IL TEATRO “CLANDESTINO” DI TORINO. ASSAGGI.

di Emanuela Dal Pozzo

Teatro ai margini, di nicchia, teatro non teatro o teatro clandestino, comunque lo si voglia chiamare, quel tipo di teatro inadatto in un teatro, non solo perché non si riconosce nella modalità corrente del porsi, o perché non funzionale all’apparato codificato, per quanto diversificato, che attraversa le istituzioni teatrali italiane, ma anche perché allo spazio fisico del palcoscenico classico preferisce uno spazio di vocazione non teatrale: una stanza, una cantina, un retrobottega, un luogo capace di accogliere pochi spettatori alla volta, con i quali stringere un patto di comunanza nell’atto stesso del compiersi.

Un format nato per esigenze concrete di “urgenza” artistica di chi lo fa e che ha qualcosa da dire, che fa fatica a trovare uno sbocco, proprio perché non codificato.

Abbiamo incrociato a Torino un paio di queste esperienze.

 

La prima, nel retrobottega di una gelateria, già abbastanza strutturata con un minimo di scenografia- scene disegnate da Claudo Fade Fadda-  dal titolo “ Vermi inermi”, nasce dal sodalizio già consolidato di Cinzia Laganà, attrice e scenografa dalle molteplici competenze, e in questa performance attrice, e di Simone Capula, già abituato a muoversi in piccoli spazi con i propri testi e qui in veste di regista.

Scrive nella presentazione Simone Capula:Ci auguriamo che la poesia e il teatro con la loro forza di essere qui e ora, ci servano ad uscire dal delirio di onnipotenza causato dalla tecnocrazia e ci aiutino a considerarci nuovamente parte della natura:”

La performance, di fronte a una ventina di persone, alterna scene teatrali a interventi più informali di taglio politico e affronta tanto il tema del rapporto individuo e medicina, che quello della pandemia. Siamo d’accordo con le analisi e le tesi proposte? Non è rilevante. Rilevante è il fatto che il teatro si interroghi sulla nostra realtà, che cerchi delle vie altre per manifestarsi, che cerchi un rapporto di dialogo con spettatori non propriamente passivi- ci è piaciuto il clima di complicità semiserio che Cinzia Laganà ha cercato, un modo per rasserenare gli animi in un momento di accesa conflittualità, ma soprattutto il desiderio/tentativo di non barricarsi dietro slogan che nulla spiegano.

 

La seconda esperienza ci è stata offerta dal LabPerm di Domenico Castaldo, la prova aperta di un estratto di “spettacolo” che il gruppo propone, in versione modulare e adattabile a contesti anche privati non teatrali, un lavoro spirituale, individuale e corale, fondato sulla competenza nell’uso di tutti gli strumenti attoriali, come il corpo, la voce, il respiro, il gesto.

Le motivazioni della poetica del teatro/laboratorio LabPerm sono rintracciabili nell’interessante pubblicazione “ In viaggio da XX”- Riflessioni da vent’anni di ricerca sull’Arte dell’Attore” di Domenico Castaldo con la collaborazione di Ginevra Giachetti, ed.Lexis- Torino 2017, che, attraverso i capitoli dell’Etica, della Logica, della Retorica e della Poetica , cerca di inquadrare il significato del lavoro in essere del LabPerm.

In una cripta sotterranea dell’attuale  San Pietro in Vincoli, sede del LabPerm, ci è stato

proposto l’estratto ” L’arte del Dono” di un progetto più ampio dal titolo ” L’Arte del Vivere e del Morire”.

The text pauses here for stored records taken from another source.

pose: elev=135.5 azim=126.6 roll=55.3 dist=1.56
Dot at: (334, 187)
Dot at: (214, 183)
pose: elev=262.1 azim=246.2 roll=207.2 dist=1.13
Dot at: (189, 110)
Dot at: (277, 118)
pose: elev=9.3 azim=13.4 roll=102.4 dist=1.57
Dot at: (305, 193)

Una dimostrazione di lavoro corale di grande raffinatezza estetica, centrata sulla reciproca empatia nel portare alla luce, attraverso la voce e il corpo, il mondo personale sensibile.  Comunicazione ed espressione sembrano fondersi nel dispiegarsi della voce, sfrondata da significati e simboli, prima che diventi parola: un lavoro di ricerca intima che si pone come dono dell’anima.

Domenico Castaldo, che vanta una lunga esperienza teatrale anche all’interno del Workcenter di Grotowsky,  perno della performance e qui anche centro di gravità e snodo di passaggio dal terreno allo spirituale, introduce la performance, in chiave più leggibilmente teatrale, con un testo che aggiunge al minuzioso lavoro profondo e intimista una invidiabile padronanza tecnica, dalla costruzione del personaggio all’interpretazione, dimostrando una preparazione attoriale completa.

Una bella esperienza cui lasciarsi andare in qualità di spettatori, senza cercarne una logica razionale.

Due approcci del tutto diversi tra loro, cui se ne potrebbero affiancare molti altri indoviniamo, percorrendo l’Italia, e che ci piacerebbe venissero alla luce, intrecciandosi in rete.